* [TASK REQUIREMENTS]: Write out the lines below word for word, beginning at the line containing "What is the average" and continuing through the last line. Omit the pictures.

* [SUPPLIED MATERIAL]:

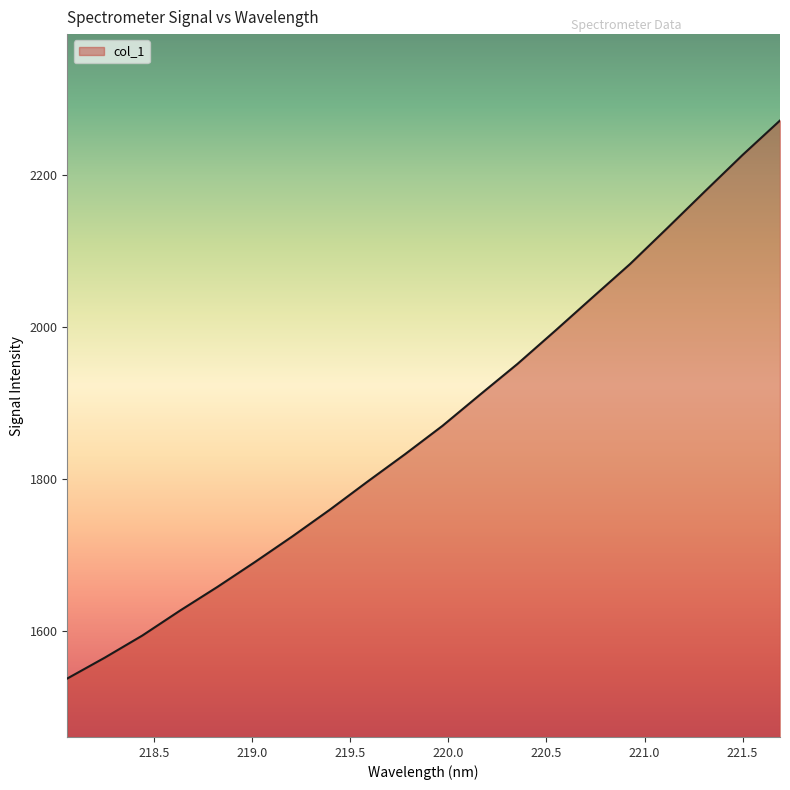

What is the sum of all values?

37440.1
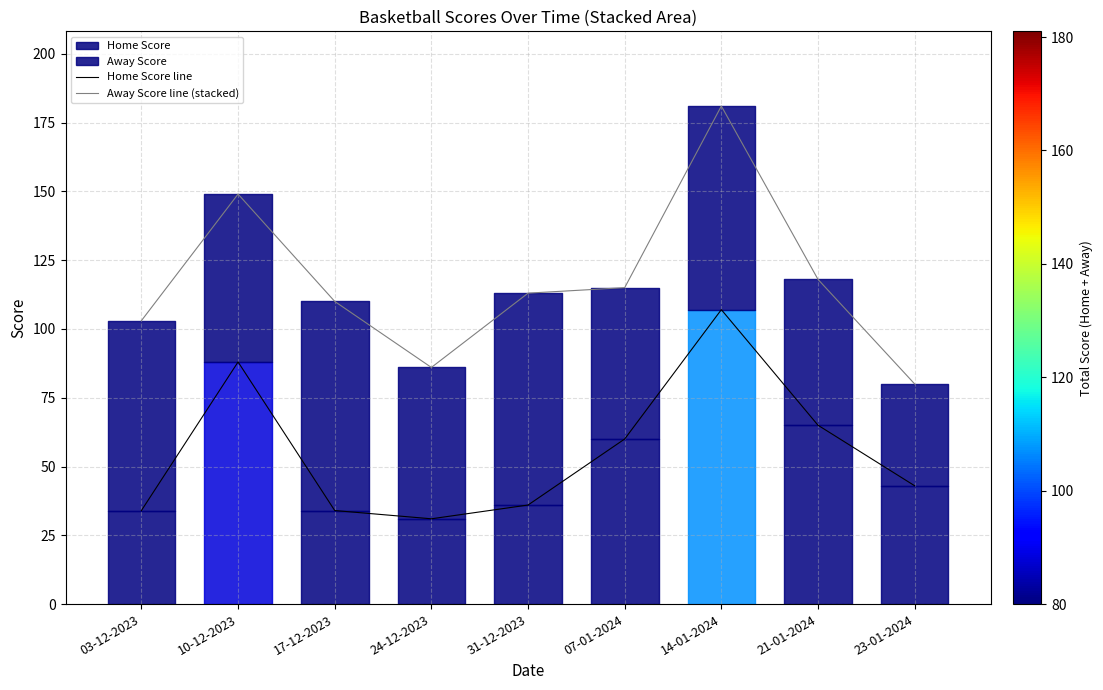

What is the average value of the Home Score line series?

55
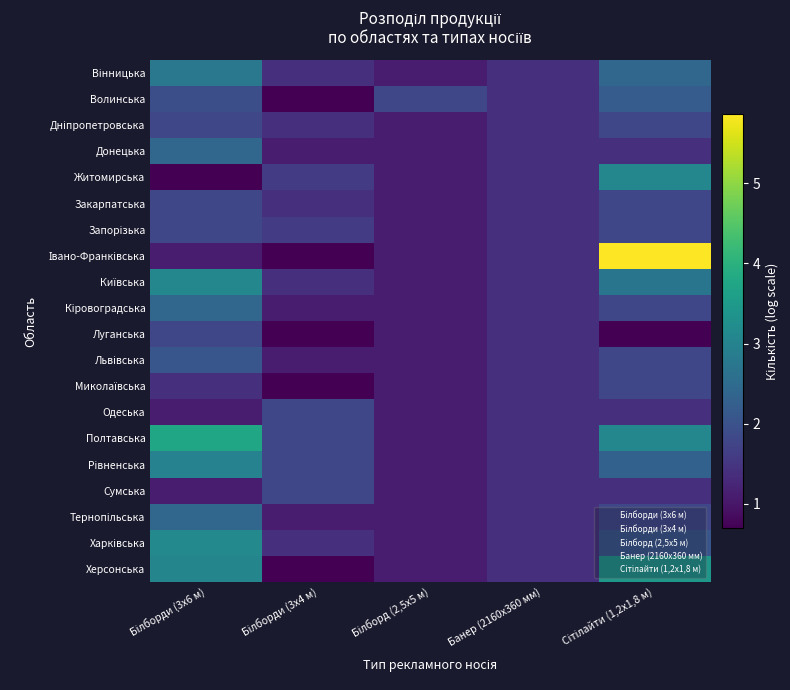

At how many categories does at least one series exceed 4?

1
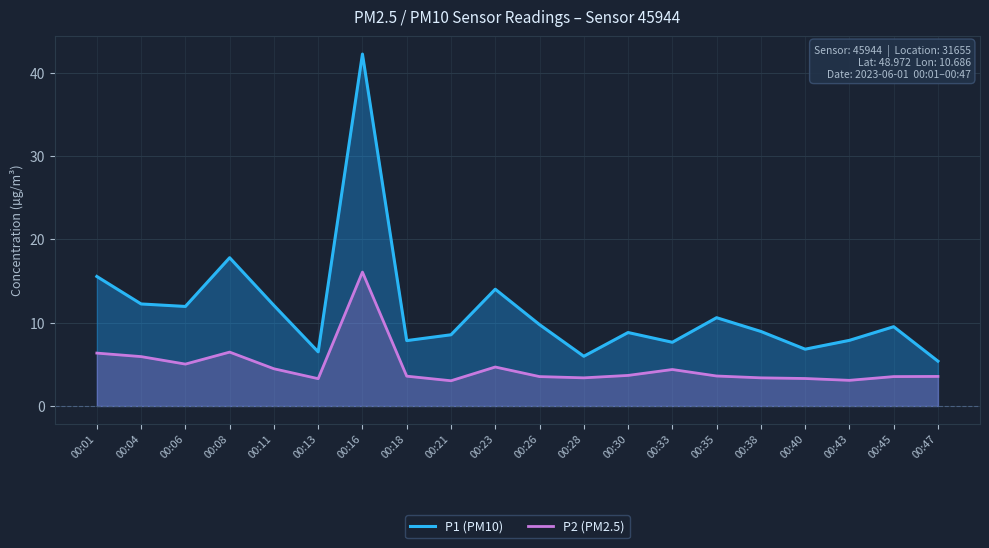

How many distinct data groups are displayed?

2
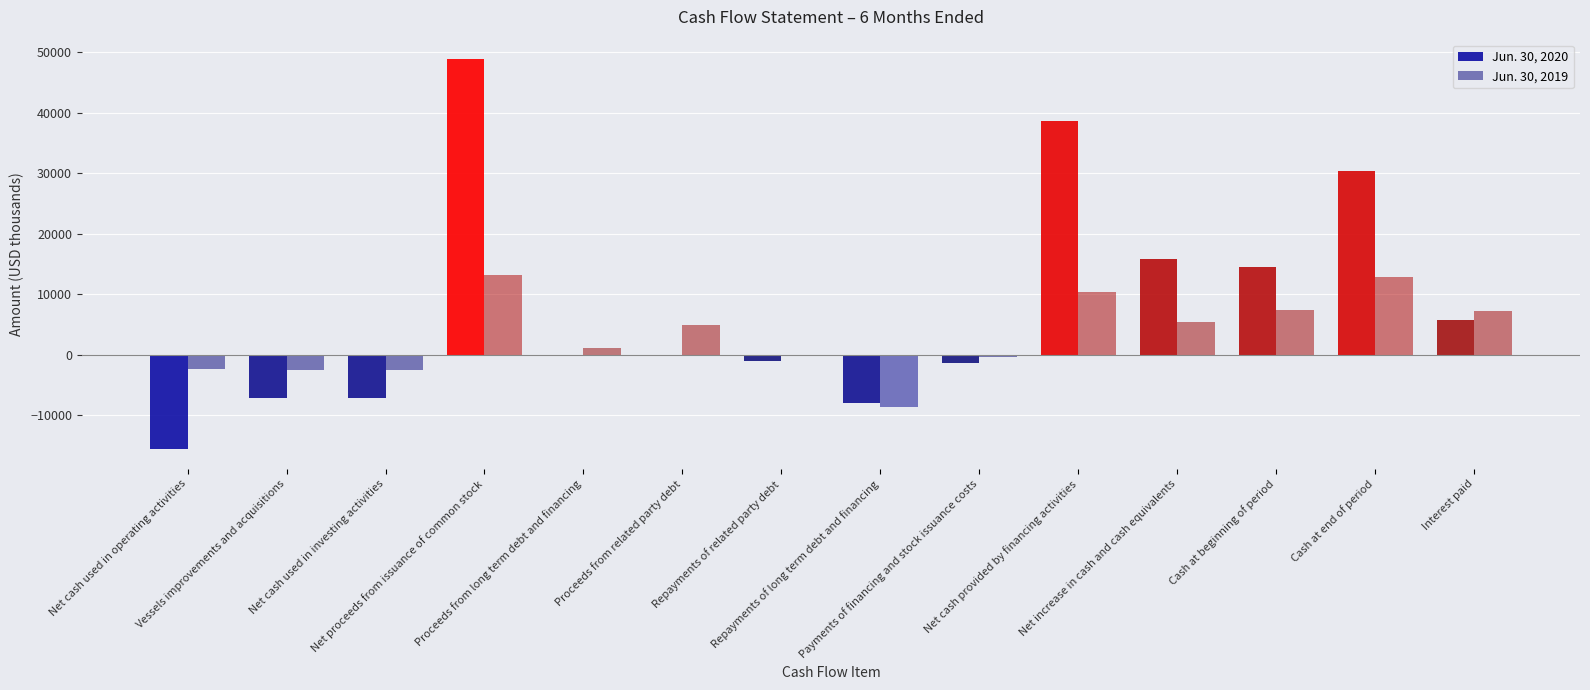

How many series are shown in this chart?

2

* [ANSWER BOX]:
What is the average value of the Home Score line series?

55

At how many categories does at least one series exceed 4?

1

How many distinct data groups are displayed?

2

How many series are shown in this chart?

2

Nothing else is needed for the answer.